2024 yılında AİHM'in öngördüğü 25 yıllık süre doluyor. "Kayıp Barış" isimli kitabımda 2023'ün sonundan itibaren terör sevicilerin Öcalan'ı hapisten çıkarmak için kamuoyu oluşturmaya, Öcalan'ı bu statüye sokmaya çalışacaklarını yazmıştım. Merdan Yanardağ bu kampanyanın öncüsü oldu. Bu basit bir fikir açıklaması değil, bir ülkeye tarihinin en büyük trajedilerinden birini yaşatmış, insanlığın katili bir teröristi hapisten kurtarma, binlerce şehidin dökülen kanlarını anlamsızlaştırma çabasıdır. Öcalan'ın bırakılması demek, bu ülke için canlarını, hayatlarını seve seve veren on binlerce şehidin kanları üzerinden Öcalan çetesini yürütmek, onların ayakları altında aziz hatıralarını çiğnetmektir.

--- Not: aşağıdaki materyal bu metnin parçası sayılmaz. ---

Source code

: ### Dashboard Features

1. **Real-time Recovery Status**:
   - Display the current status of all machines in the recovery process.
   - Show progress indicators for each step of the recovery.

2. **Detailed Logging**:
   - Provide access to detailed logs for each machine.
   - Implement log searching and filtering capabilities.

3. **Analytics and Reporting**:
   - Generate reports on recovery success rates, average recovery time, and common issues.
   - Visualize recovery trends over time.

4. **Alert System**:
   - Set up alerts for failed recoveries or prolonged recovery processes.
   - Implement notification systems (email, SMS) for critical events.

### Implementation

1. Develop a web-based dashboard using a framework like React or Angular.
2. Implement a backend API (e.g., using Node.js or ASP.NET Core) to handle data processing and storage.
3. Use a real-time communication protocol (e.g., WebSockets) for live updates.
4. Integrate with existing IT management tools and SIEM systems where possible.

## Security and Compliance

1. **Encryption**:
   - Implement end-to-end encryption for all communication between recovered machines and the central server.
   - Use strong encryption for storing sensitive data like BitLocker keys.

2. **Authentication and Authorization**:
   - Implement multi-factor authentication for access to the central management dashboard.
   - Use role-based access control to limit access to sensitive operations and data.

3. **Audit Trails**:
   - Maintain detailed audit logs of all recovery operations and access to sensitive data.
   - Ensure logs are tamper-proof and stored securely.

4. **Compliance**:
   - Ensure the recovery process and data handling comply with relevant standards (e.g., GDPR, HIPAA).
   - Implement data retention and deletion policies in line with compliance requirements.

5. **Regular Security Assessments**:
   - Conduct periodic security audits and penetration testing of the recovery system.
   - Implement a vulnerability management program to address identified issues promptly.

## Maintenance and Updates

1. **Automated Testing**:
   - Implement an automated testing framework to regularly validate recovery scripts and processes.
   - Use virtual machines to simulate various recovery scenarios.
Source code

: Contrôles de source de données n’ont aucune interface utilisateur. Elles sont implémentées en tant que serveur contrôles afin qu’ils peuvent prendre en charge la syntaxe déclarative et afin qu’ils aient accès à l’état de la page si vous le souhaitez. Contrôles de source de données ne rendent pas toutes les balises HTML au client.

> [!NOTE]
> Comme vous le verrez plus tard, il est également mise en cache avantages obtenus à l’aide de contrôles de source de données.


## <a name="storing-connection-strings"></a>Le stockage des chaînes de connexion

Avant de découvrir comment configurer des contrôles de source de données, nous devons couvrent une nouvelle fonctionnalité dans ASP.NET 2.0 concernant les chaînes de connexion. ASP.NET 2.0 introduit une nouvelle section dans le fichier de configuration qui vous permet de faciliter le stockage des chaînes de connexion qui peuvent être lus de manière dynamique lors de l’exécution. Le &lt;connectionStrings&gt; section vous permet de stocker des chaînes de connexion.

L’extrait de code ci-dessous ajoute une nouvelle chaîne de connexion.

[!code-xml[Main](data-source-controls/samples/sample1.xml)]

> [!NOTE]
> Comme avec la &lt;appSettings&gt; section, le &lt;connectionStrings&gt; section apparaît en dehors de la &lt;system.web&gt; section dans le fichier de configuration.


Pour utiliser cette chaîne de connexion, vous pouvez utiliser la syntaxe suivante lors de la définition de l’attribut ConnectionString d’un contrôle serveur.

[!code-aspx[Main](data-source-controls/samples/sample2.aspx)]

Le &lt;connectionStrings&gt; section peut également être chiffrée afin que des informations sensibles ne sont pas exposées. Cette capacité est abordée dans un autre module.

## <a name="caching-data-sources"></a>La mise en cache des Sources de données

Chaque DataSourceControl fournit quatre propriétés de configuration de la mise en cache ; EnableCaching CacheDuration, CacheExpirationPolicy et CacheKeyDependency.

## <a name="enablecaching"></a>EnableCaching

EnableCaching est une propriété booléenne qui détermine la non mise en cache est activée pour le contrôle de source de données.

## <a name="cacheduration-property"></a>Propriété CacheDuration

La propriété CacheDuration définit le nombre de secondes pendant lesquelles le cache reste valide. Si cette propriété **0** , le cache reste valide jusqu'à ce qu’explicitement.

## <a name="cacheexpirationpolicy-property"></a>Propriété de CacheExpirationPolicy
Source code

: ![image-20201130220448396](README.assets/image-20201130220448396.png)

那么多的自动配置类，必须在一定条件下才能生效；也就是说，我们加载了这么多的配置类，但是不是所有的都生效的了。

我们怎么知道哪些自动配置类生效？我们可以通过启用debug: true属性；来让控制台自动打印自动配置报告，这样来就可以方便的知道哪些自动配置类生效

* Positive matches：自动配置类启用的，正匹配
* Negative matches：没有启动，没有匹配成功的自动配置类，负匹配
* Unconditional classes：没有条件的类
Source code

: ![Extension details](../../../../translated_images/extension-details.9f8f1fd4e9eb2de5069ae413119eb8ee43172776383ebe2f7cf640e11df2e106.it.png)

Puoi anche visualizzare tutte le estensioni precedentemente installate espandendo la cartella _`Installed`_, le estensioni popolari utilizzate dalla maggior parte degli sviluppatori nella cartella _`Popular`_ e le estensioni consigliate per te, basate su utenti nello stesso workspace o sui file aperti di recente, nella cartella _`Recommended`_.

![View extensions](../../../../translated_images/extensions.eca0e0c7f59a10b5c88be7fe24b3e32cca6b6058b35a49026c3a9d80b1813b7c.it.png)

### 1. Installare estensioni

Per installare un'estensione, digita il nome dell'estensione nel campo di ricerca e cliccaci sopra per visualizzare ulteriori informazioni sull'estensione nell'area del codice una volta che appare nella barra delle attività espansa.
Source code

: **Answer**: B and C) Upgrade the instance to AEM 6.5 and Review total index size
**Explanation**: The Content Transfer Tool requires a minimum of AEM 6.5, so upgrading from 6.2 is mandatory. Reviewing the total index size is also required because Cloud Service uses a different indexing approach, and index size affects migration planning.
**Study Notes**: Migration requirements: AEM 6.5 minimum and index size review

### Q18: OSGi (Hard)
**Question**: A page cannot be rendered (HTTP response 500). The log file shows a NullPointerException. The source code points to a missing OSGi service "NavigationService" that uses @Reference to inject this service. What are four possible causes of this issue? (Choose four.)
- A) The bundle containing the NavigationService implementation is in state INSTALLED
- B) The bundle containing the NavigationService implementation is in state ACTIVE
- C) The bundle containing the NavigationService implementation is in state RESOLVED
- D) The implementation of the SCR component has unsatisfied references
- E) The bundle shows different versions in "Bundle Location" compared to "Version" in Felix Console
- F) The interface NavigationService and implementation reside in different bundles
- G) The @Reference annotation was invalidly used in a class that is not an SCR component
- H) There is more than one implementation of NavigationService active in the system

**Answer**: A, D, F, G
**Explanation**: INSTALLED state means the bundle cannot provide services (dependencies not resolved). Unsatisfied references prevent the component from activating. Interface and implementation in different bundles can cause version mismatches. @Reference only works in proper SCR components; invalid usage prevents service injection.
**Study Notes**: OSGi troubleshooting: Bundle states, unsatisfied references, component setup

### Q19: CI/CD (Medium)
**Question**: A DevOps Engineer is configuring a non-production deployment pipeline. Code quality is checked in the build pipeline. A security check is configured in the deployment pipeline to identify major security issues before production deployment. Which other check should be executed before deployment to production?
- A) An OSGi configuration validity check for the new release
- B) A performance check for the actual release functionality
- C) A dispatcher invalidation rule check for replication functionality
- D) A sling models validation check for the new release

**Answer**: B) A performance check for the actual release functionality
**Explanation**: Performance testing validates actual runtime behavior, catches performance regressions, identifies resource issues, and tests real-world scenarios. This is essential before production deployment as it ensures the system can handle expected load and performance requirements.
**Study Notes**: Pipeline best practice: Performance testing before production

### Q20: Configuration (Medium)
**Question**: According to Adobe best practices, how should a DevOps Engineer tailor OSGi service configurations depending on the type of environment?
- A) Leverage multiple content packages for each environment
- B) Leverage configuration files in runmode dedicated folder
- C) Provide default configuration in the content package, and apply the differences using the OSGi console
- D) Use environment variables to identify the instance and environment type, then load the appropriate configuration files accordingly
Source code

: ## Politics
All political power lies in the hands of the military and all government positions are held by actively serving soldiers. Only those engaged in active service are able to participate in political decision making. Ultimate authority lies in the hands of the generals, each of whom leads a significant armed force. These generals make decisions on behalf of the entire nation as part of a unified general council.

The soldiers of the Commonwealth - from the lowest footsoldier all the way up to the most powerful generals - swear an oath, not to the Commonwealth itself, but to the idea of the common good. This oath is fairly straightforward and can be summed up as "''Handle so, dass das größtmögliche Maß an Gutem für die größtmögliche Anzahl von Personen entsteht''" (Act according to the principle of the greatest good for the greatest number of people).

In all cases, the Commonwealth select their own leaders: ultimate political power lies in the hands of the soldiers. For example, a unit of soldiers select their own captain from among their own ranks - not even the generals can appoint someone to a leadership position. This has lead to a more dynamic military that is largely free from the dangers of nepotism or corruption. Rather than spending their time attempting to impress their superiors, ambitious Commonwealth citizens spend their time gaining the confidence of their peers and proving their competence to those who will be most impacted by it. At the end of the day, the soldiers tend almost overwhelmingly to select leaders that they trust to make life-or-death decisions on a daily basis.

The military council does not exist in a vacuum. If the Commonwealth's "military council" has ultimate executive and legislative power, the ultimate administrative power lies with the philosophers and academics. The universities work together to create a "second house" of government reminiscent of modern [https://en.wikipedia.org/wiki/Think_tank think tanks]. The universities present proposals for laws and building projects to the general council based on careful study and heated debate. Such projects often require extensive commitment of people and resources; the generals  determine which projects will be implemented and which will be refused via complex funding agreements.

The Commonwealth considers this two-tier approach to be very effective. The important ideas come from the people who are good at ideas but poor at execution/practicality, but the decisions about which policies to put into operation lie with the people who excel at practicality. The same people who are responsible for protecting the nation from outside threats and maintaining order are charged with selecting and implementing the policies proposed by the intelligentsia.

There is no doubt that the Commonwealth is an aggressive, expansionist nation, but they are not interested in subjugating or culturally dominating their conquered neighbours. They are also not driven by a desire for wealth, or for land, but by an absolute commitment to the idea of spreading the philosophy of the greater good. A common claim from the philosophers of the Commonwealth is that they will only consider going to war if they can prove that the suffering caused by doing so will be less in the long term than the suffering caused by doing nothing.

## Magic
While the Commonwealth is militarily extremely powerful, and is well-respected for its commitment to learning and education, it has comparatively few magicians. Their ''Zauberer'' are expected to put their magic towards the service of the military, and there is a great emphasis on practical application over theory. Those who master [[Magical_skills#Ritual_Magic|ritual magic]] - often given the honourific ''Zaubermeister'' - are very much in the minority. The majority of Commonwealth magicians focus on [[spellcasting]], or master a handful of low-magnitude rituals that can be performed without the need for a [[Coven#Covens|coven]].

Yanardağ'a önce HDP, ardından bazı CHP'li politikacılar sahip çıktı.14 Mayıs Seçimlerinden yenilgi ile çıkmanın sebeplerinden biri işte bu sahiplenmede yatıyor. CHP içinde ve onu destekliyor gibi gözüken medyada CHP elbisesi giymiş çok sayıda kripto HDP'li var. Bunlar Erdoğan'ın muhalefeti Örgüt ve terörle özdeşleştirme propagandasına bol bol malzeme taşıdılar. Nitekim Ahmet Hakan da Hürriyet'teki köşesinde; "Muhalefet başka telden, medyası başka telden çaldı" diyerek, bu medyanın muhalefeti zayıflattığını, arkasındaki desteği erittiğini yazdı. Çözüm Sürecinde Apo'ya selam göndermek için birbiriyle yarışan muhalif medyadaki bazı isimleri daha önce yazmıştım. Tamamı ismini verdiğim kitabımda var. Bölücülüğü etkisiz hale getirmenin yolu, Türk medyası ve siyasetini bu kriptolardan temizlemekle mümkün. Sadece bölücülüğü değil, muhalefetin iktidara gelmesi de bu ayak bağlarından kurtulmasına bağlı.

Not: Bütün okuyucu ve gönüldaşlarımın Mübarek Kurban Bayramı’nı kutlar, ülkemize adalet, milletimize huzur ve bereket getirmesini dilerim.